Review: Jenny Owen Youngs – An Unwavering Band Of Light

An Unwavering Band Of Light is Jenny Owen Young’s third studio album, and is another step forward on the road to musical greatness for the singer/songwriter from New Jersey. It’s also the third major product of the partnership with producer Dan Romer, which started with 2005’s Batten the Hatches. Whereas Batten was as bare, stark and undecorated as the sidewalk which adorns its (2007 version) sleeve, An Unwavering Band Of Light is as rich, varied and decadent as its cover. The musical style is more diverse than ever before, and the songs are more symphonic. They’re more polished and produced (a sign of Romer’s growth, too), but still retain those trademark JOY oh-oh-oh-ohs and ah-ah-ahs that we love.

The problem with Unwavering Band of Light is that I like it already. JOY’s second album, Transmitter Failure, was a grower. Very different to Batten, it took a while to get into and to open up its riches. From the very first beats of Elliot Jacobson’s drums on the opening track of the new album, Love For Long, I’m smiling. This is worrying…will it have the longevity of its predecessors? Your Apartment was one of the early-release teaser tracks from this new album. Typical JOY, and not terribly progressive stylistically, it’s sure to be a fan favourite. The chorus is catchy, and the angsty love-interest lyrics (“I’m so far into you I can’t see out”) are staple fare.

The song which has come to be known as Pirates changes things up a notch. The driving, bouncy rhythm is immediately euphoric, and reminiscent of tunes by fellow Brooklyn transplant, Allison Weiss. It also re-introduces us to JOY’s love of universal themes of childhood fantasy: pirates, dinosaurs and sharks: “We could be pirates!” is the first line. O God is perhaps the track on the album most reminiscent of earlier work. It starts with sounds similar to Voice on Tape, an early hit, and the remainder of the song harks back to several tracks on Transmitter Failure. Born to Lose is a track co-written with Ricky Martin. I jest, but it’s not outside the realms of possibility. The hip-shaking Latin rhythms are reminiscent of Livin’ La Vida Loca and the trumpets are straight out of a No Doubt classic. The breaks are all JOY, though, and this bizarre fusion really works. It’s a huge departure from what we could have expected, but I have to say, it’s probably my favourite track on this new album.

The middle of the album falls a little flat for me, but then perhaps these are the ‘growers’ I was eager for. They don’t immediately jump out and grab me the way that the initial five tracks have done. Why You Fall is a trippy, relaxed little ditty with the message that “love is just a hole”. Sleep Machine is no lullaby; it builds steadily into a pleasing cacophonous maelstrom of sound with interesting world music influences — a touch of Arabic, and again, a touch of Latin. Two by Two and Already Gone are a little vanilla  for me, with no particularly distinguishing features. Don’t get me  wrong, both are finely crafted musical entities, but they lack an  individuality which makes them stand out.

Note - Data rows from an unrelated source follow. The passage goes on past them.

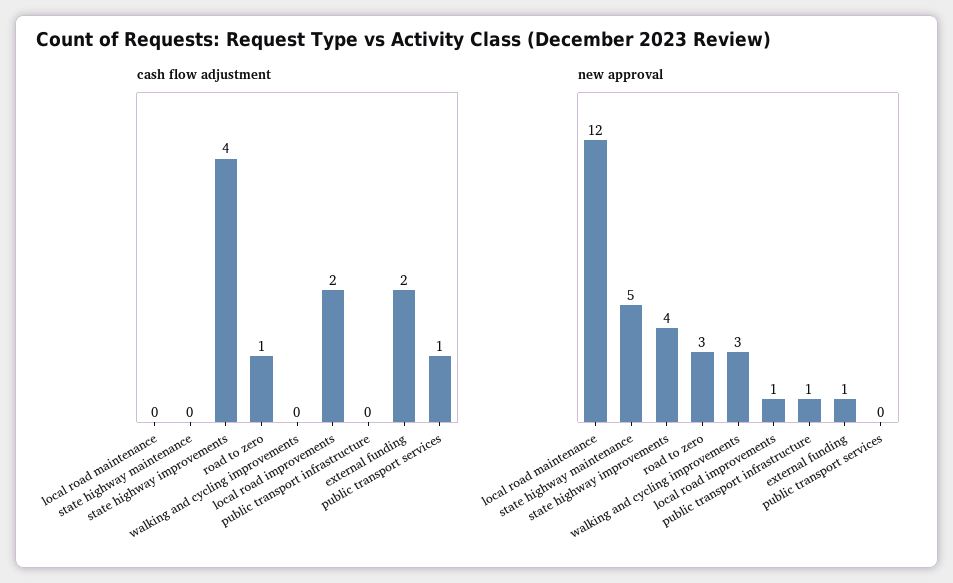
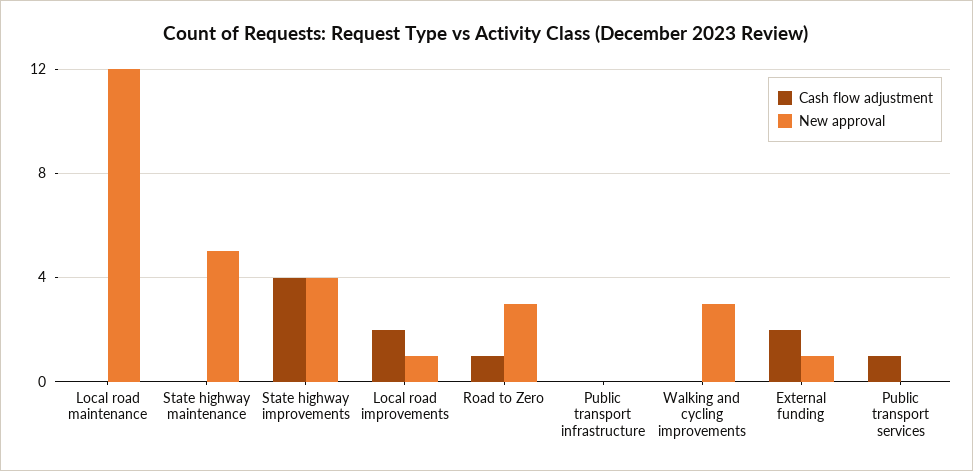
new approval, public transport infrastructure: 1 -> 0

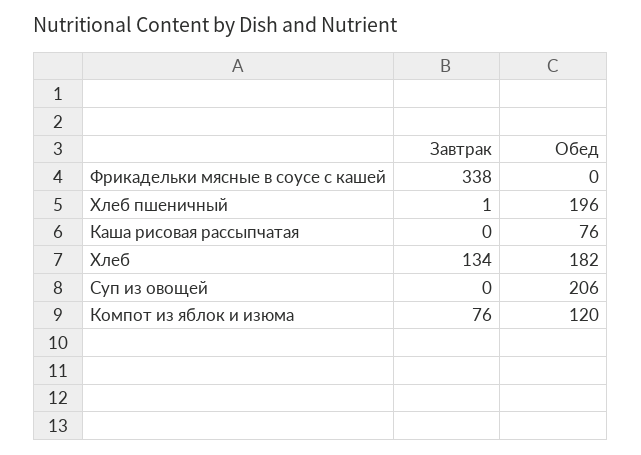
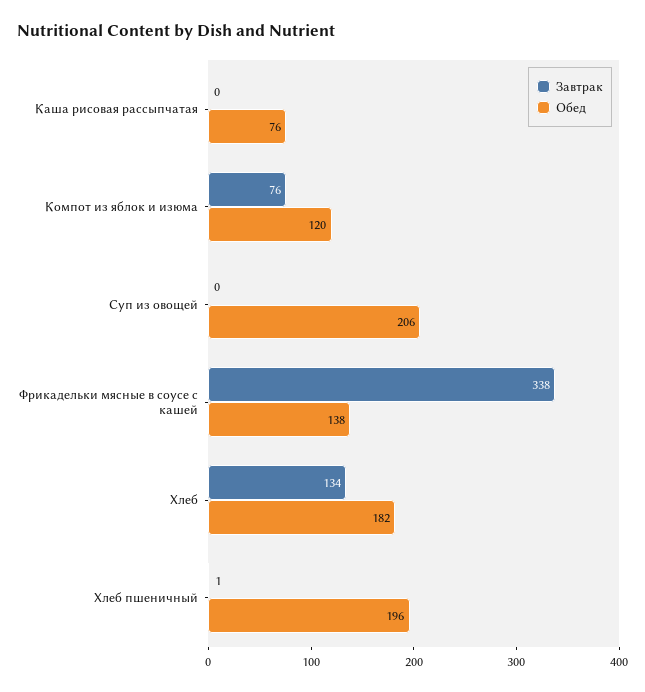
Обед, Фрикадельки мясные в соусе с кашей: 0 -> 138

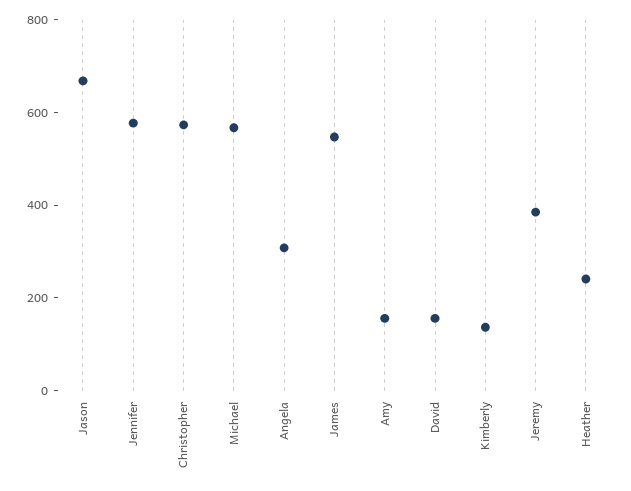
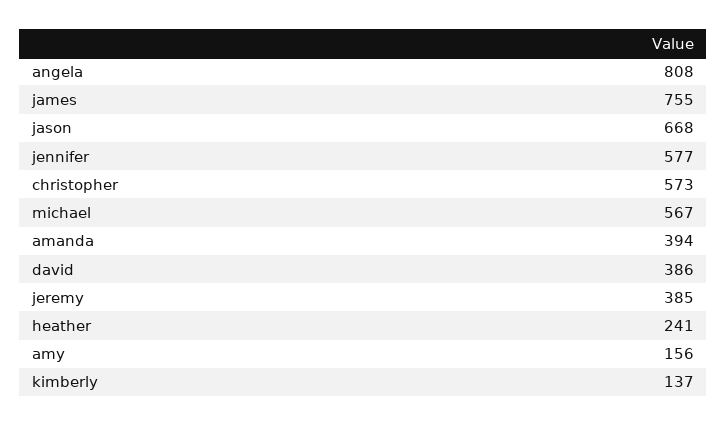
Angela: 300 -> 808
James: 550 -> 755
David: 150 -> 386
amanda: none -> 394

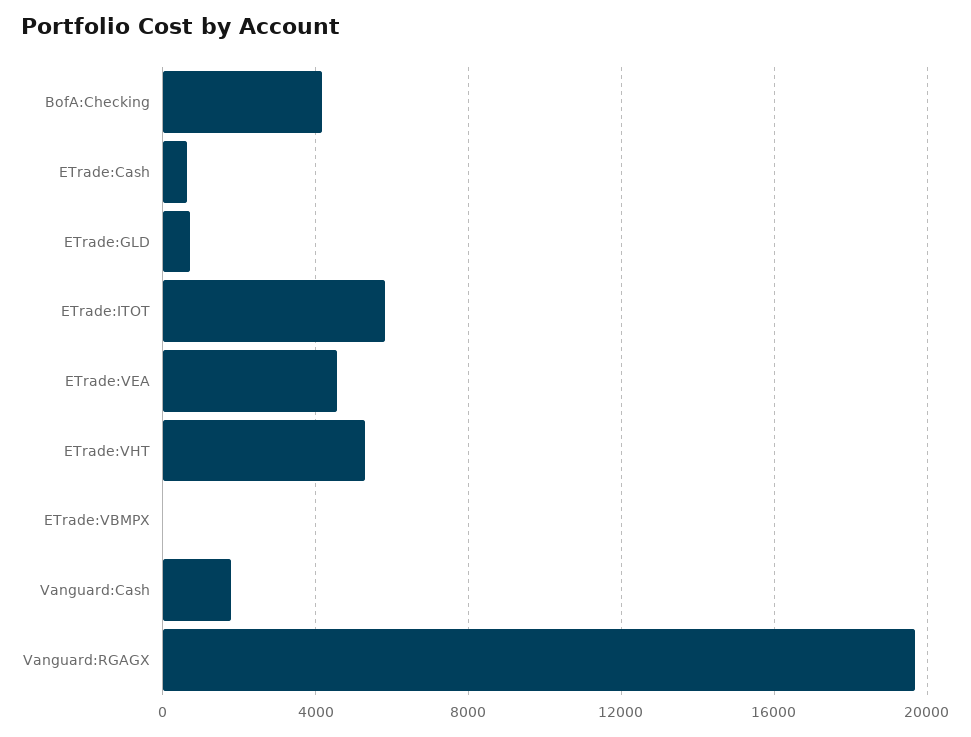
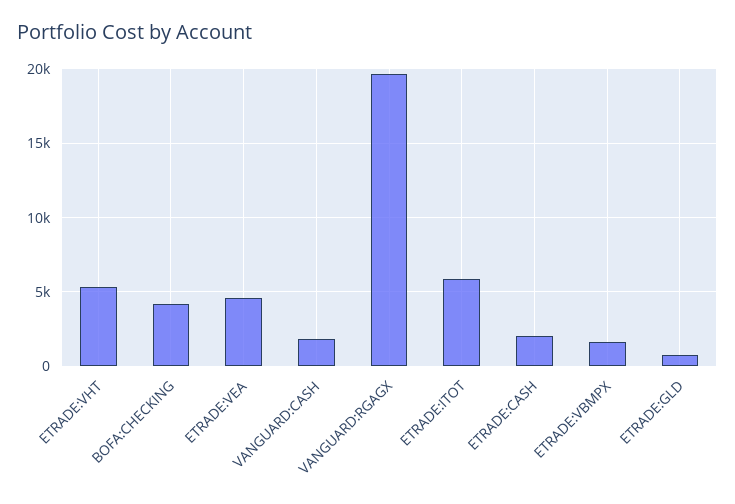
ETrade:Cash: 500 -> 2000
ETrade:VBMPX: 0 -> 1500

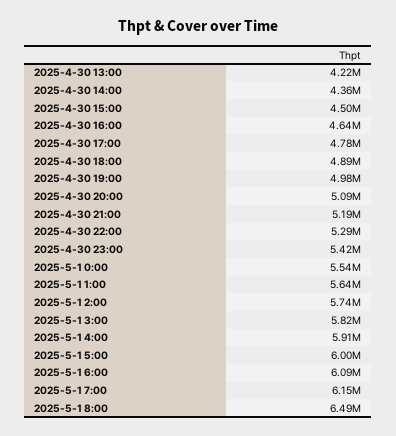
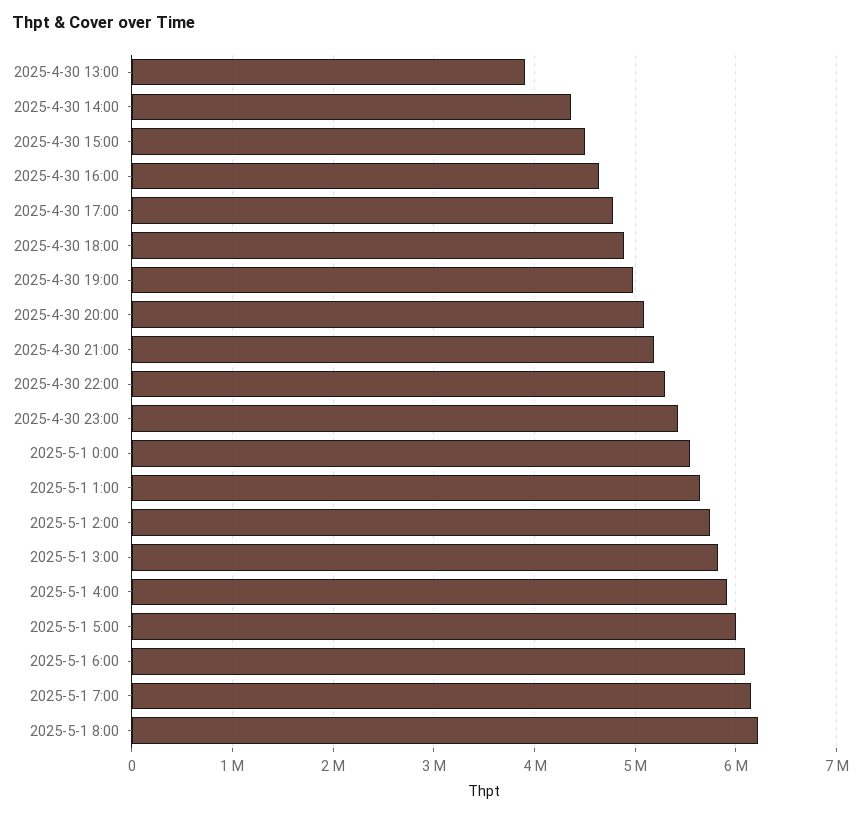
2025-4-30 13:00: 4220000 -> 3900000
2025-5-1 8:00: 6490000 -> 6200000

If Born to Lose is my favourite upbeat track of the album, So Long is my favourite slower number by a mile. It’s a delicate tiptoe through a lover’s longing, played, unusually for a JOY track, on the piano (by Dan Romer). It works. It draws you in. Thankfully the final track, Wake Up, doesn’t then stamp on your vulnerable heart. It lifts you up like the morning sun streaming through the window elates you, and, oh god, the handclaps!

This album has been a while in coming. Fan-funded to the tune of $20K in a matter of hours in August 2010 through Kickstarter (and eventually reaching nearly twice its goal amount, with the help of 650 backers), it has been hard work, it seems, for JOY and Romer. The final product, though, is worth the wait. There’s a good mix of up-tempo songs and slower numbers, and clear signs of musical development. Also, there is more of a commercial sound to the album, possibly opening up avenues towards mainstream pop or TV show syndication. The rockier songs in particular are worth noting, especially with a tour of the US upcoming, and presumably a tour of the UK also to be announced for later in the year. Jenny Owen Youngs loves to rock out when she plays live, and these new songs give her plenty of opportunity to do so, and also to liven up some of the slower tracks. Stand-out tracks have to be Born to Lose and So Long, and there’s enough variety here to ensure that this album will definitely be worth listening to long into the future.